Carpi(1)Nell’arco della stagione non sono mancati i periodi bui, quelli che per molte squadre rappresentano fattori destabilizzanti come, ad esempio, la positività alla bonzoilecgonina di Fabio Concas che, successivamente, ha rescisso il contratto, o il periodo di assenza di Mbakogu che sembrava aver rallentato la prolificità della squadra emiliana oppure l’infelice uscita del presidente Lotito che affermava, in una intercettazione non-so-fino-a-che-punto legale, “Se sale il Carpi, fra due o tre anni non abbiamo più una lira dai diritti televisivi”. Tutto ciò non ha intaccato un gruppo che aveva la caratteristica comune della “fame”, anzi ha fatto venir fuori l’orgoglio della provincia, che non ci sta.

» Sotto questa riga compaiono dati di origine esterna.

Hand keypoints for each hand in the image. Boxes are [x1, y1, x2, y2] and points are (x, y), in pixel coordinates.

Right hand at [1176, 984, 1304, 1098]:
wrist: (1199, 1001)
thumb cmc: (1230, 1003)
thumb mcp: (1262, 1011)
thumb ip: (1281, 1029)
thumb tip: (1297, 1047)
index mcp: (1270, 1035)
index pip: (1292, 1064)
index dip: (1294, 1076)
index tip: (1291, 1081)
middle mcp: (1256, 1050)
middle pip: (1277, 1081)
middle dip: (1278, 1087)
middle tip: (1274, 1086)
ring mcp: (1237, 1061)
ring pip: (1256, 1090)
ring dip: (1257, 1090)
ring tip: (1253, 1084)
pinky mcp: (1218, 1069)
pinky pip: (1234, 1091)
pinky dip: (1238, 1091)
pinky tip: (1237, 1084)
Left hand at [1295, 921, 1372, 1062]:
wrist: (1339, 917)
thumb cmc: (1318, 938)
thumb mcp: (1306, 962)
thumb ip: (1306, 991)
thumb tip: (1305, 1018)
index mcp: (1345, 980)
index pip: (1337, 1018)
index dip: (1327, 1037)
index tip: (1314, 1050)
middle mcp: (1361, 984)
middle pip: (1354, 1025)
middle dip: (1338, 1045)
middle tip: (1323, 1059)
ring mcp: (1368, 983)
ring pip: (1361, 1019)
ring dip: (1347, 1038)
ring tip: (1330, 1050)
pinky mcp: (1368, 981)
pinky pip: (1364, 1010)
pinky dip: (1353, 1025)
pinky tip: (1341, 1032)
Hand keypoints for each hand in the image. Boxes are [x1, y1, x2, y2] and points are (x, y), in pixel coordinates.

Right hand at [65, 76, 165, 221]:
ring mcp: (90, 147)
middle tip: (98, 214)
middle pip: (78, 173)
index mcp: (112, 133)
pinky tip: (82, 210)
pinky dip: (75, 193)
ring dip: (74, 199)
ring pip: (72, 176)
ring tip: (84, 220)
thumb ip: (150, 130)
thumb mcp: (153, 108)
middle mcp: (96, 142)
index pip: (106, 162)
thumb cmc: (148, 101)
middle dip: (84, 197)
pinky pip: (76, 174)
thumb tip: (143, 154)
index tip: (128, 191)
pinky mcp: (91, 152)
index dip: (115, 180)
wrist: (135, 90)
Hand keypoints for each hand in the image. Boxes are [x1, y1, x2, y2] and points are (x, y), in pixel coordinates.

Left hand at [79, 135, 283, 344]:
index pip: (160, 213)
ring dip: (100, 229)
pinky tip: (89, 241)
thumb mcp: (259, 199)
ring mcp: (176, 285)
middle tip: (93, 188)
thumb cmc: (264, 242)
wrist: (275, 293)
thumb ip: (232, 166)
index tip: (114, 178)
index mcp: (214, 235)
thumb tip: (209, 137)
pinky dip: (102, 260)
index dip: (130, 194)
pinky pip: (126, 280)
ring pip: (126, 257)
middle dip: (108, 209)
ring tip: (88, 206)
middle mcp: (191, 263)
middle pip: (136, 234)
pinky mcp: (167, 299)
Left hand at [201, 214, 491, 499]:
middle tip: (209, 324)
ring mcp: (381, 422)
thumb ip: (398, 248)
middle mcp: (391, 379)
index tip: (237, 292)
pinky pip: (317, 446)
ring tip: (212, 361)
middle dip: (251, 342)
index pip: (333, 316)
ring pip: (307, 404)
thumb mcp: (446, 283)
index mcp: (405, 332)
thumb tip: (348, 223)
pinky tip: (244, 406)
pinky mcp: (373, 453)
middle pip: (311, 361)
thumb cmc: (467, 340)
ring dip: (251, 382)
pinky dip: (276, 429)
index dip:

Dimostrando a tutti di cosa è capace. Ed è proprio questo il punto cardine della cavalcata biancorossa verso la Serie A.

Quella voglia viscerale di prevalere che solo in provincia ti fa superare le difficoltà nel migliore dei modi, anzi andando oltre le aspettative. Ed è codesto motivo che ognuno di noi, almeno una volta nell’arco della stagione cadetta ha pensato, fra se e se, Forza Carpi. Ora, si pone il problema dello stadio ma di questo ci penseremo più in la, una soluzione si è sempre trovata. Per il momento ci godiamo la favola. Imparando una sacrosanta morale: nel calcio moderno la programmazione è tutto. Che sia da stimolo a compagini più quotate che, spendendo il triplo, non hanno raccolto neanche la metà.